#### Source records:
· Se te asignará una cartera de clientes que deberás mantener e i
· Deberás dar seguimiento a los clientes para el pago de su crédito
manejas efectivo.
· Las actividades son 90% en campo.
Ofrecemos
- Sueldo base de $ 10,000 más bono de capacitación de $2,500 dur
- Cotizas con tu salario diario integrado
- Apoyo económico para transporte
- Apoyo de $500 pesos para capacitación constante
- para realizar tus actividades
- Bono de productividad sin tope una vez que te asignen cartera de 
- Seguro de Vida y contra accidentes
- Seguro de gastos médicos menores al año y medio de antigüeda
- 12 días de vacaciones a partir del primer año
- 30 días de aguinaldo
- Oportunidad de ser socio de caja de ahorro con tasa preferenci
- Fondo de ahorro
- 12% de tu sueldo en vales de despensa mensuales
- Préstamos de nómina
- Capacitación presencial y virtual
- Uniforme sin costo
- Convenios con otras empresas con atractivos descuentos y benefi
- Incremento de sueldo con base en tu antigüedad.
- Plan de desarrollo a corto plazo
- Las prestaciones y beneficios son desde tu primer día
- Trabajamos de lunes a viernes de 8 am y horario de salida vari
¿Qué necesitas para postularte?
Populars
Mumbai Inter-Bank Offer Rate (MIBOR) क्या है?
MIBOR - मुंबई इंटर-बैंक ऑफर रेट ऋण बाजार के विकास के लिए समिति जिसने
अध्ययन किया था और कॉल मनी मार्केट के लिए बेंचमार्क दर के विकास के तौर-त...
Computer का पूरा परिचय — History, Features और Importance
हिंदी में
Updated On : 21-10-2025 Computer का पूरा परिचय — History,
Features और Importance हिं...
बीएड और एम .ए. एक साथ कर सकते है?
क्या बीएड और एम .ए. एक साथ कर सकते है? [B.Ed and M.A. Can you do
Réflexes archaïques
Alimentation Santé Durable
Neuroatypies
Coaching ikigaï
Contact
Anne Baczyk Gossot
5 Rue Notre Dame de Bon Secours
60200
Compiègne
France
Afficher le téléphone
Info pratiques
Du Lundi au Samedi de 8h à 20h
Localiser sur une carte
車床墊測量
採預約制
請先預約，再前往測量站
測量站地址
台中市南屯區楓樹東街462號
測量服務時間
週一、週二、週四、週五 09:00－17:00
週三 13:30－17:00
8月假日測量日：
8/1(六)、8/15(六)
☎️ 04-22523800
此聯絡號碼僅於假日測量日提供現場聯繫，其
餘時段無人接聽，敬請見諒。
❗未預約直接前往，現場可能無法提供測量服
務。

#### Required action:
Only lines containing the string "Apoyo" belong in the answer; find them in the data above and copy them.

#### Task response:
- Apoyo económico para transporte
- Apoyo de $500 pesos para capacitación constante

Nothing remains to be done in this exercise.